> Brano scelto:
┌──
Nel variegato mondo dei beni culturali ricorre da sempre il tema del “riuso” o del “reimpiego”: dai frammenti di statue e di affreschi, dalle predelle di trittici o pezzi di tavole, cornici, e chi più ne ha più ne metta… qualunque opera che avesse perso la sua originale completezza poteva essere utilizzata in un nuovo contesto, se portatore ancora di significato o funzione.
Durante il lavoro iniziale di catalogazione ci siamo trovati davanti molto spesso a condizioni simili: boccette contenenti inizialmente una sostanza ora ne contengono un’altra, etichette incollate sopra a etichette precedenti, a testimonianza di una prassi di lavoro e di conservazione. Abbiamo trovato più marchi su uno stesso oggetto: quello del produttore del contenitore in vetro, quello del laboratorio galenico, quello della ditta produttrice. Immancabile il marchio “veleno” per le sostanze pericolose. Si è posta subito la domanda: “cosa” stiamo studiando? Che definizione diamo all’oggetto? Ci riferiamo al contenitore o al contenuto? “Bottiglia”, “boccetta”, “confezione”, oppure diamo priorità al contenuto? “Essenza di arancia”, “Benzoato di Guaiacolo”, “Polvere di Boldo”…
Queste domande interessano anche il metodo di allestimento e conservazione: come valorizzare la raccolta? Per materiali o per sistematica chimico-farmaceutica?
└──
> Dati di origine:
┌──
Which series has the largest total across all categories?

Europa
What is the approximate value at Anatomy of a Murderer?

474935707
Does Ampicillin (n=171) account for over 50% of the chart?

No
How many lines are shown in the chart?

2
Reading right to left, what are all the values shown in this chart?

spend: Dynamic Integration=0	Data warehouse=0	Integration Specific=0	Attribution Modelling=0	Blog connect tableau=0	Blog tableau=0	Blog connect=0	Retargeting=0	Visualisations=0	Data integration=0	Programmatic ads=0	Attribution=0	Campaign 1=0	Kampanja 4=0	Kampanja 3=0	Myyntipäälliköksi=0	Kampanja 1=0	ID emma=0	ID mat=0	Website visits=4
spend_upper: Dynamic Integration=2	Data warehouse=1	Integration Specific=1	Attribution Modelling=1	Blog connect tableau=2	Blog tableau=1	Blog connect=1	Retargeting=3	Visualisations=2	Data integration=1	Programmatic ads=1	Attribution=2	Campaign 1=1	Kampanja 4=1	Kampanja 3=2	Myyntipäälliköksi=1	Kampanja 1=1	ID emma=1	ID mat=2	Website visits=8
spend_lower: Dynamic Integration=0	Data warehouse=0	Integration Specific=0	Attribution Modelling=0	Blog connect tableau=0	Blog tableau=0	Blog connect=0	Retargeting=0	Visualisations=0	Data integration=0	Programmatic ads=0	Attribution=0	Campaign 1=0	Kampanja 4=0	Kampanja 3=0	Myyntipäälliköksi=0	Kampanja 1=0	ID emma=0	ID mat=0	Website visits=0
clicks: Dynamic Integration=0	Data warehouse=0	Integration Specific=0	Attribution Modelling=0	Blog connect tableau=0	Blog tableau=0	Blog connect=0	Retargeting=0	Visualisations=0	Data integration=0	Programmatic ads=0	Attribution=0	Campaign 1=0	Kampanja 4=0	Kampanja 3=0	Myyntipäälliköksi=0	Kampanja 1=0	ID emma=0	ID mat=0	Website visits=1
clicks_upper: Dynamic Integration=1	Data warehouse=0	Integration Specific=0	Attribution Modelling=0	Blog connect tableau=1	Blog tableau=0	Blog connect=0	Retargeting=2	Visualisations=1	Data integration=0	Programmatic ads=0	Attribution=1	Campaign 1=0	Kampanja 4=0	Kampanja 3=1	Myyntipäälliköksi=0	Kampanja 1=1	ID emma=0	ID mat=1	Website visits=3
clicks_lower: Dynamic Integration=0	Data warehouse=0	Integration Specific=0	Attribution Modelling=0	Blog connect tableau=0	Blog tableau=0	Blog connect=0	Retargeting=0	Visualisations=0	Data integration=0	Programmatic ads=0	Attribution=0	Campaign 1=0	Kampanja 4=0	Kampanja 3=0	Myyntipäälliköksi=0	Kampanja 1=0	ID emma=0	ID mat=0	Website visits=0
└──
> Esercizi da svolgere:
a – Nel brano sul riuso, quale marchio è sempre presente sulle sostanze pericolose?
b – Riscrivi la parte del brano sul riuso che va da "Nel variegato mondo" a "significato o funzione.", sostituendo "statue" con "sculture".

> Soluzioni in ordine:
a – Il marchio “veleno”.

b –
Nel variegato mondo dei beni culturali ricorre da sempre il tema del “riuso” o del “reimpiego”: dai frammenti di sculture e di affreschi, dalle predelle di trittici o pezzi di tavole, cornici, e chi più ne ha più ne metta… qualunque opera che avesse perso la sua originale completezza poteva essere utilizzata in un nuovo contesto, se portatore ancora di significato o funzione.